__Exercise__.
Look through the entries for the string "LIST", and copy each line that holds it.

────────

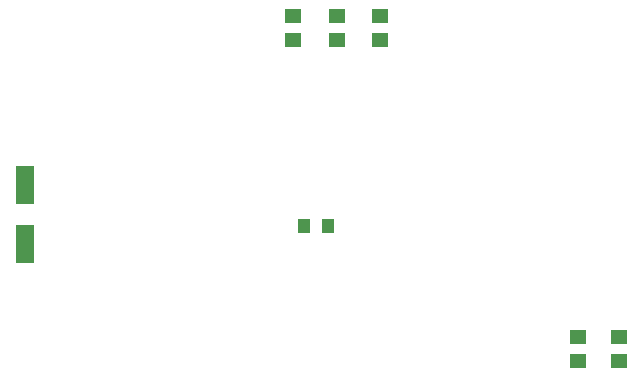
<source format=gtp>
G04*
G04 #@! TF.GenerationSoftware,Altium Limited,Altium Designer,25.8.1 (18)*
G04*
G04 Layer_Color=8421504*
%FSLAX44Y44*%
%MOMM*%
G71*
G04*
G04 #@! TF.SameCoordinates,F8F0A343-2924-4F85-9C9D-BDB02173843C*
G04*
G04*
G04 #@! TF.FilePolarity,Positive*
G04*
G01*
G75*
%ADD16R,1.6000X3.2000*%
%ADD17R,1.0000X1.2500*%
%ADD18R,1.4500X1.2000*%
D16*
X454660Y1093070D02*
D03*
Y1043070D02*
D03*
D17*
X711040Y1057910D02*
D03*
X691040D02*
D03*
D18*
X923290Y943770D02*
D03*
X957580D02*
D03*
X681990Y1235550D02*
D03*
X718820D02*
D03*
X755650D02*
D03*
X718820Y1215550D02*
D03*
X755650D02*
D03*
X923290Y963770D02*
D03*
X681990Y1215550D02*
D03*
X957580Y963770D02*
D03*
M02*

</source>
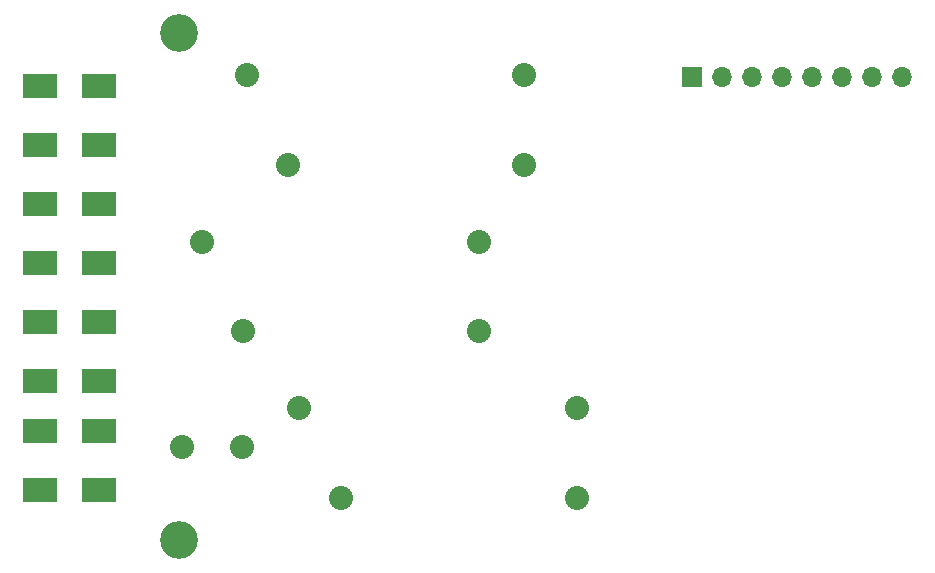
<source format=gbs>
G04 #@! TF.FileFunction,Soldermask,Bot*
%FSLAX46Y46*%
G04 Gerber Fmt 4.6, Leading zero omitted, Abs format (unit mm)*
G04 Created by KiCad (PCBNEW 4.0.2-4+6225~38~ubuntu14.04.1-stable) date Fri 27 Jan 2017 04:50:42 PM CET*
%MOMM*%
G01*
G04 APERTURE LIST*
%ADD10C,0.100000*%
%ADD11C,3.200000*%
%ADD12R,3.000000X2.000000*%
%ADD13R,1.700000X1.700000*%
%ADD14O,1.700000X1.700000*%
%ADD15C,2.032000*%
G04 APERTURE END LIST*
D10*
D11*
X53086000Y-59780000D03*
X53086000Y-102780000D03*
D12*
X41275000Y-93472000D03*
X41275000Y-98472000D03*
X46275000Y-98472000D03*
X46275000Y-93472000D03*
X41275000Y-64262000D03*
X41275000Y-69262000D03*
X41275000Y-74262000D03*
X41275000Y-79262000D03*
X41275000Y-84262000D03*
X41275000Y-89262000D03*
X46275000Y-89262000D03*
X46275000Y-84262000D03*
X46275000Y-79262000D03*
X46275000Y-74262000D03*
X46275000Y-69262000D03*
X46275000Y-64262000D03*
D13*
X96520000Y-63500000D03*
D14*
X99060000Y-63500000D03*
X101600000Y-63500000D03*
X104140000Y-63500000D03*
X106680000Y-63500000D03*
X109220000Y-63500000D03*
X111760000Y-63500000D03*
X114300000Y-63500000D03*
D15*
X82285000Y-63383000D03*
X82285000Y-70983000D03*
X62285000Y-70983000D03*
X58785000Y-63383000D03*
X78475000Y-77480000D03*
X78475000Y-85080000D03*
X58475000Y-85080000D03*
X54975000Y-77480000D03*
X86730000Y-91577000D03*
X86730000Y-99177000D03*
X66730000Y-99177000D03*
X63230000Y-91577000D03*
X53340000Y-94869000D03*
X58420000Y-94879160D03*
M02*

</source>
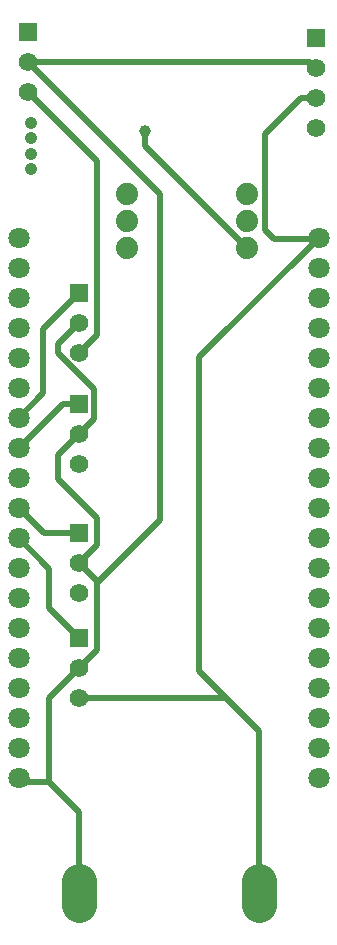
<source format=gtl>
G04 Layer: TopLayer*
G04 EasyEDA v6.5.1, 2022-07-30 07:33:27*
G04 979763ed04074d789ee4af78e92af6cb,10*
G04 Gerber Generator version 0.2*
G04 Scale: 100 percent, Rotated: No, Reflected: No *
G04 Dimensions in millimeters *
G04 leading zeros omitted , absolute positions ,4 integer and 5 decimal *
%FSLAX45Y45*%
%MOMM*%

%ADD11C,0.5000*%
%ADD12C,1.0000*%
%ADD13C,1.8796*%
%ADD14R,1.5748X1.5748*%
%ADD15C,1.5748*%
%ADD16C,1.8000*%
%ADD17C,3.0000*%

%LPD*%
D11*
X1244600Y2413000D02*
G01*
X1117600Y2413000D01*
X812800Y2108200D01*
X812800Y1295400D01*
X889000Y1219200D01*
X1256537Y1219200D01*
X1264665Y1227328D01*
X660400Y1143000D02*
G01*
X-203200Y2006600D01*
X-203200Y2133600D01*
X-762000Y254000D02*
G01*
X-609600Y406400D01*
X-609600Y1879600D01*
X-1193800Y2463800D01*
X-609600Y-1694312D02*
G01*
X-76200Y-1160912D01*
X-76200Y1600200D01*
X-1193800Y2717800D01*
X-762000Y-1524000D02*
G01*
X-609600Y-1676400D01*
X-609600Y-2260600D01*
X-762000Y-2413000D01*
X-762000Y-431800D02*
G01*
X-939800Y-609600D01*
X-939800Y-812800D01*
X-609600Y-1143000D01*
X-609600Y-1371600D01*
X-762000Y-1524000D01*
X-1275206Y-550545D02*
G01*
X-902462Y-177800D01*
X-762000Y-177800D01*
X-762000Y-431800D02*
G01*
X-635000Y-304800D01*
X-635000Y-50800D01*
X-939800Y254000D01*
X-939800Y330200D01*
X-762000Y508000D01*
X-762000Y-1270000D02*
G01*
X-1063754Y-1270000D01*
X-1275209Y-1058545D01*
X-762000Y-2159000D02*
G01*
X-1016000Y-1905000D01*
X-1016000Y-1571749D01*
X-1275209Y-1312545D01*
X-762000Y-2413000D02*
G01*
X-1016000Y-2667000D01*
X-1016000Y-3378200D01*
X-762000Y-3632200D01*
X-762000Y-4318000D01*
X-1016000Y-3378200D02*
G01*
X-1241552Y-3378200D01*
X-1275206Y-3344545D01*
X-762000Y-2667000D02*
G01*
X482600Y-2667000D01*
X762000Y-2946400D01*
X762000Y-4318000D01*
X1264793Y1227454D02*
G01*
X254000Y216662D01*
X254000Y-2438400D01*
X482600Y-2667000D01*
X-762000Y762000D02*
G01*
X-1066800Y457200D01*
X-1066800Y-88137D01*
X-1275334Y-296671D01*
X1244600Y2667000D02*
G01*
X1193800Y2717800D01*
X-1193800Y2717800D01*
D13*
G01*
X660400Y1371600D03*
G01*
X-355600Y1371600D03*
G01*
X660400Y1600200D03*
G01*
X-355600Y1600200D03*
G01*
X-355600Y1143000D03*
G01*
X660400Y1143000D03*
D14*
G01*
X1244600Y2921000D03*
D15*
G01*
X1244600Y2667000D03*
G01*
X1244600Y2413000D03*
G01*
X1244600Y2159000D03*
G01*
X-1193800Y2463800D03*
G01*
X-1193800Y2717800D03*
D14*
G01*
X-1193800Y2971800D03*
D15*
G01*
X-762000Y-2667000D03*
G01*
X-762000Y-2413000D03*
D14*
G01*
X-762000Y-2159000D03*
D15*
G01*
X-762000Y-1778000D03*
G01*
X-762000Y-1524000D03*
D14*
G01*
X-762000Y-1270000D03*
D15*
G01*
X-762000Y-685800D03*
G01*
X-762000Y-431800D03*
D14*
G01*
X-762000Y-177800D03*
D15*
G01*
X-762000Y254000D03*
G01*
X-762000Y508000D03*
D14*
G01*
X-762000Y762000D03*
D16*
G01*
X1264793Y1227454D03*
G01*
X1264793Y973454D03*
G01*
X1264793Y719454D03*
G01*
X1264793Y465454D03*
G01*
X1264793Y211454D03*
G01*
X1264793Y-42545D03*
G01*
X1264793Y-296545D03*
G01*
X1264793Y-550545D03*
G01*
X1264793Y-804545D03*
G01*
X1264793Y-1058545D03*
G01*
X1264793Y-1312545D03*
G01*
X1264793Y-1566545D03*
G01*
X1264793Y-1820545D03*
G01*
X1264793Y-2074545D03*
G01*
X1264793Y-2328545D03*
G01*
X1264793Y-2582545D03*
G01*
X1264793Y-2836545D03*
G01*
X1264793Y-3090545D03*
G01*
X1264793Y-3344545D03*
G01*
X-1275206Y-3344545D03*
G01*
X-1275206Y-3090545D03*
G01*
X-1275206Y-2836545D03*
G01*
X-1275206Y-2582545D03*
G01*
X-1275206Y-2328545D03*
G01*
X-1275206Y-2074545D03*
G01*
X-1275206Y-1820545D03*
G01*
X-1275206Y-1566545D03*
G01*
X-1275206Y-1312545D03*
G01*
X-1275206Y-1058545D03*
G01*
X-1275206Y-804545D03*
G01*
X-1275206Y-550545D03*
G01*
X-1275206Y-296545D03*
G01*
X-1275206Y-42545D03*
G01*
X-1275206Y211454D03*
G01*
X-1275206Y465454D03*
G01*
X-1275206Y719454D03*
G01*
X-1275206Y973454D03*
G01*
X-1275206Y1227454D03*
D12*
G01*
X-203200Y2133600D03*
X-1168400Y2201595D02*
G01*
X-1168400Y2201595D01*
X-1168400Y2071598D02*
G01*
X-1168400Y2071598D01*
X-1168400Y1941601D02*
G01*
X-1168400Y1941601D01*
X-1168400Y1811604D02*
G01*
X-1168400Y1811604D01*
D17*
X762000Y-4218000D02*
G01*
X762000Y-4417999D01*
X-762000Y-4218000D02*
G01*
X-762000Y-4417999D01*
M02*

</source>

────────

__Written answer__.
G04 APERTURE LIST*
G04 APERTURE END LIST*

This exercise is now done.